In 2005, athletic director Tom Holmoe and Mendenhall actually predicted BYU's frequent trips to Vegas. When BYU, under then-first-year coach Mendenhall, accepted an invitation to face Cal in December of that year — marking the Cougars' first bowl berth since 2001 and snapping three consecutive losing seasons — everyone connected with the program was elated about going to the Las Vegas Bowl. And the feeling was mutual. At that time, the Las Vegas Bowl needed to sell more than 29,000 tickets to the 2005 game in order to maintain its bowl charter with the NCAA. That year, BYU delivered the bowl's first-ever sellout.
Starting in 2006, the Las Vegas Bowl became home to the MWC champion.
"This is just the beginning of many more," Mendenhall said in December 2005. "The (Las Vegas Bowl) will be for the conference champion from this point on. What better way, as they're getting ready to go into that role, for us to go into that role as well."
BYU fell in its first appearance, against Cal, but in 2006, the Cougars were ready for their challenge with Oregon, which finished in a fifth-place tie in the Pac-10 standings. Prior to the game, Duck coach Mike Bellotti smugly insisted that BYU couldn't compete with the upper-echelon, or even the mid-level, of the Pac-10. Even after a 38-8 loss to the Cougars, Bellotti didn't budge from his position. "We didn't play like a mid-level Pac-10 team, but no, my opinion of them hasn't changed."
Still, it marked BYU's first bowl victory since the 1997 Cotton Bowl. Another intriguing subplot that night? Former Cougar coach Gary Crowton was calling plays for Oregon as its offensive coordinator.

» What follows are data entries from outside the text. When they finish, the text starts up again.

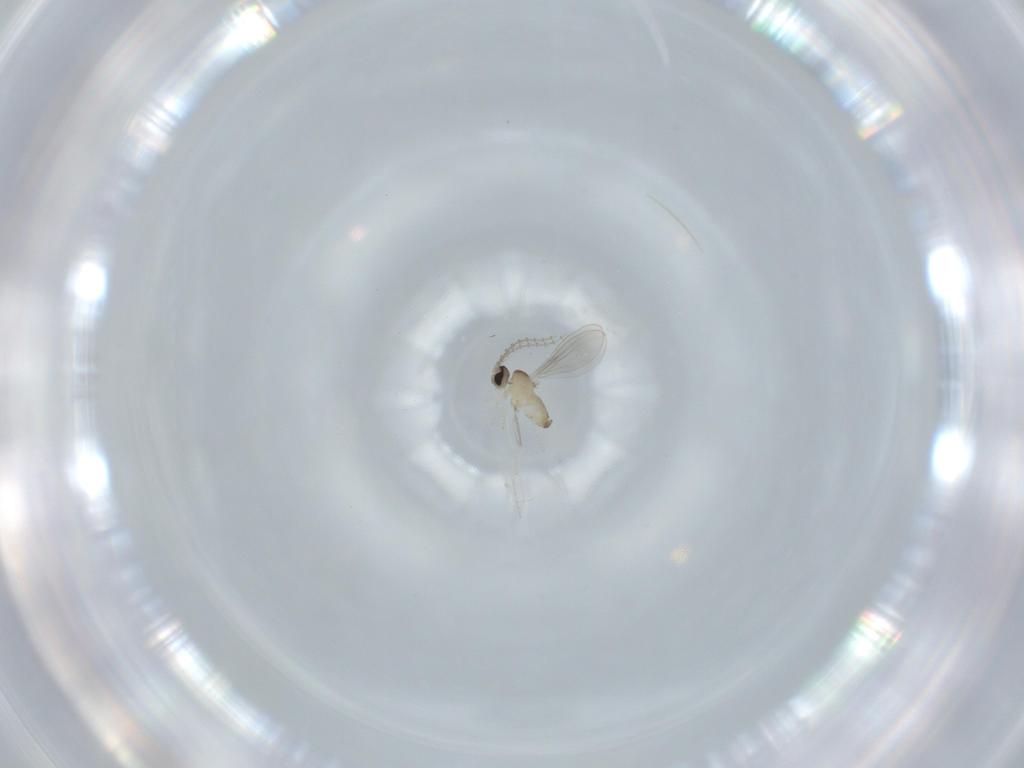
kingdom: Animalia
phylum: Arthropoda
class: Insecta
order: Diptera
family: Cecidomyiidae
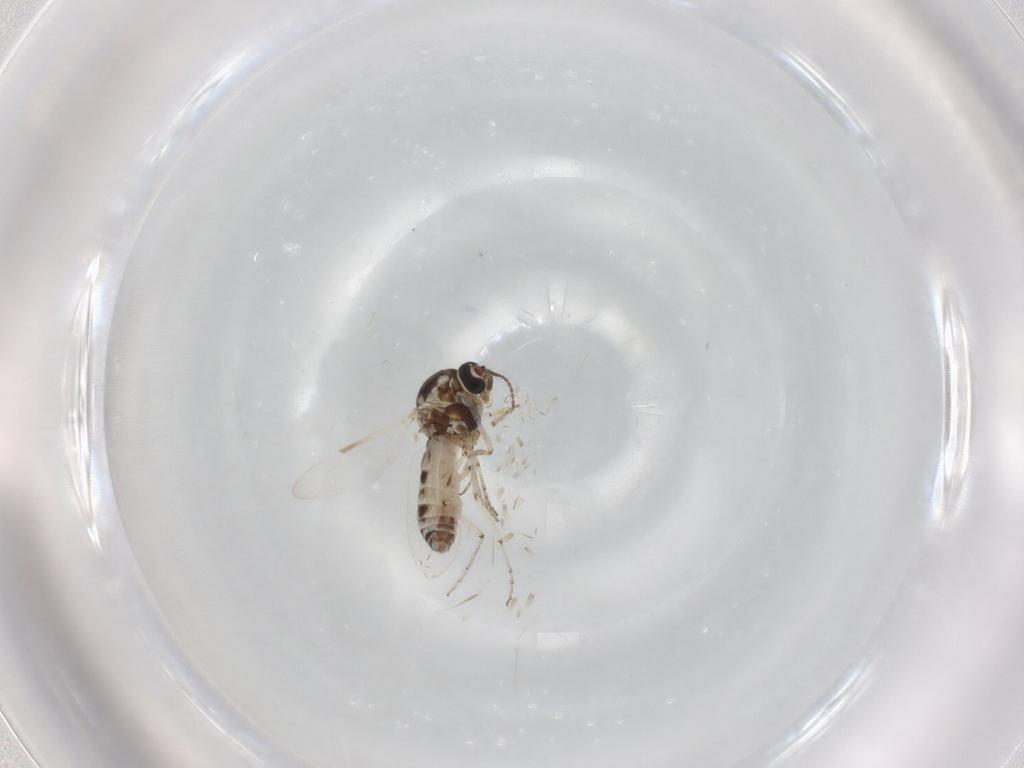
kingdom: Animalia
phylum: Arthropoda
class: Insecta
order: Diptera
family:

The following year, BYU earned a narrow win over UCLA on a last-second field goal attempt blocked by Cougar freshman Eathyn Manumaleuna. In 2008, BYU fell to Arizona. But the Cougars bounced back in 2009, claiming a convincing 44-20 victory over Oregon State on a cold, windy night in Las Vegas. Down 7-0 early, BYU scored 37 unanswered points to crush the Beavers. It was a sweet victory for Cougars' senior class, which helped produce a 43-9 record over four seasons.
BOWLING 101 (1974)
Six weeks into the '74 season, no one could have guessed BYU would end up going to a bowl game. Besides the fact that the Cougars had never been to a bowl game before, they started the season with a miserable 0-3-1 record. Furthermore, they didn't earn their first win until Oct. 12.
To begin the season, both Hawaii and Utah State defeated BYU without scoring a touchdown (the Cougars lost 15-13 and 9-6, respectively, on a flurry of field goals). Iowa State then pummeled BYU, 34-7. The Cougars' first Western Athletic Conference game of the season, against Colorado State, was a wild affair that ended in a 33-33 tie.

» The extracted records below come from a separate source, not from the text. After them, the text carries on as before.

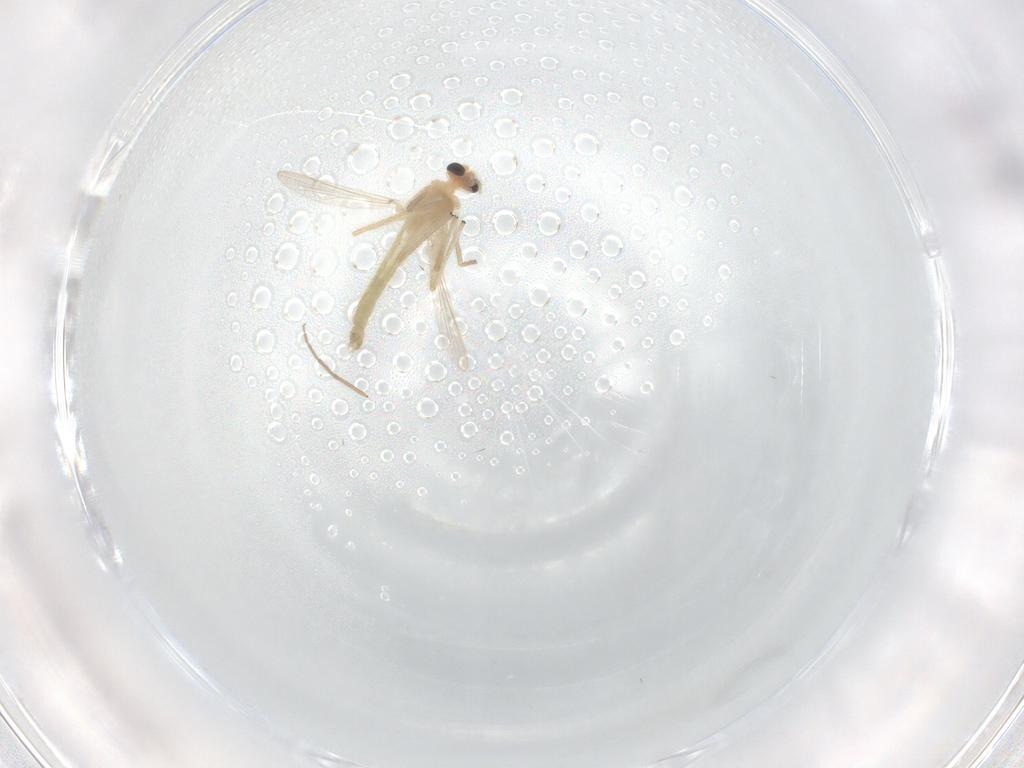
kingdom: Animalia
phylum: Arthropoda
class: Insecta
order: Diptera
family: Chironomidae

Coach LaVell Edwards called those weeks "the low point of my coaching career." But it was also the turning point of his coaching career.

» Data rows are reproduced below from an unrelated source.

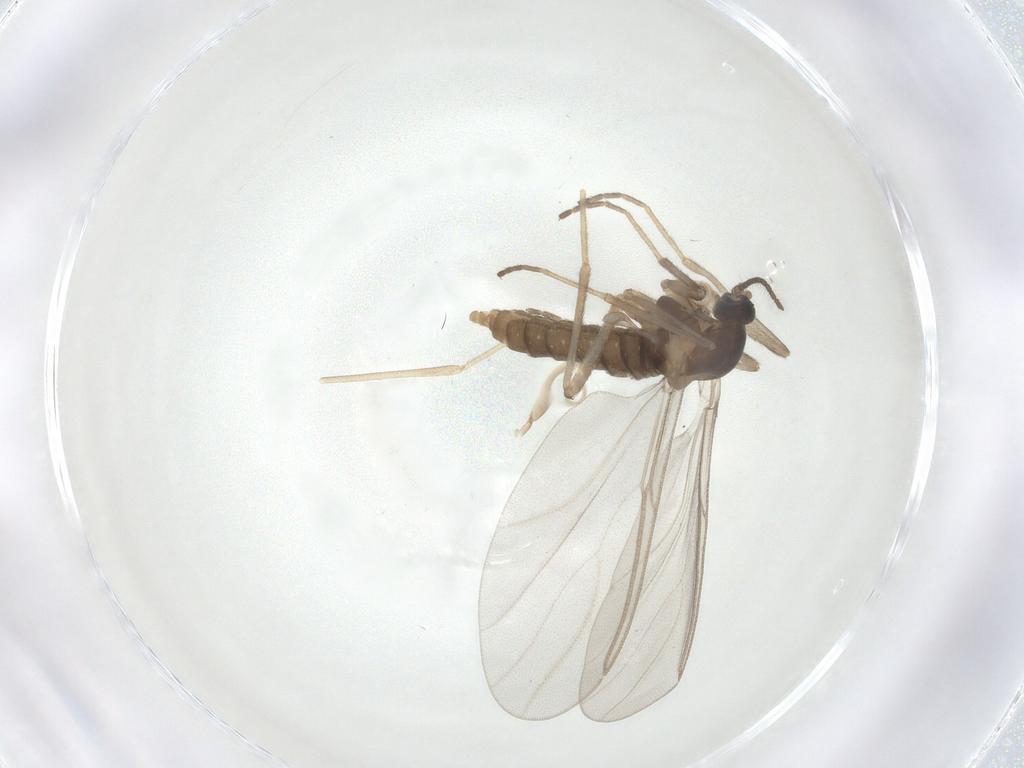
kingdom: Animalia
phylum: Arthropoda
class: Insecta
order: Diptera
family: Cecidomyiidae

The Cougars defeated Wyoming the following week, 38-7, and then went on to win their next six games. They won the WAC title and were invited to the Fiesta Bowl, which automatically took the league champion. After playing football for 52 years, BYU finally earned a trip to a bowl game.
"It was one of the major early accomplishments we had," Edwards has said. "We had won a championship when I was an assistant (in 1965), but we had never gone to a bowl game. It was an exciting period of time. As a boy growing up, I remember listening to bowl games on the radio. So for us to go to a bowl was very special."
BYU fans gobbled up their allotment of 8,333 tickets for the game. The Cougars fell to Oklahoma State, 16-6, as quarterback Gary Sheide suffered a dislocated shoulder in the first quarter after leading his team to an early 6-0 lead. He was sidelined for the rest of the game.
Still, reaching a bowl was a huge accomplishment, and 1974 was the year BYU's bowl tradition began.
THE COACH AND PONY CONNECTION (1979, 1980)
Two of the three gentlemen who are now well-known college football broadcasters are not only quite familiar with BYU, but also have played prominent roles in BYU bowl history — Lee Corso (aka "The Coach") and Craig James (aka "The Pony").
Both games occurred about the time of ESPN's birth. It was a fledgling local cable network headquartered in Bristol, Conn., that began broadcasting on Sept. 7, 1979, just months before Indiana coach Corso faced BYU in the '79 Holiday Bowl.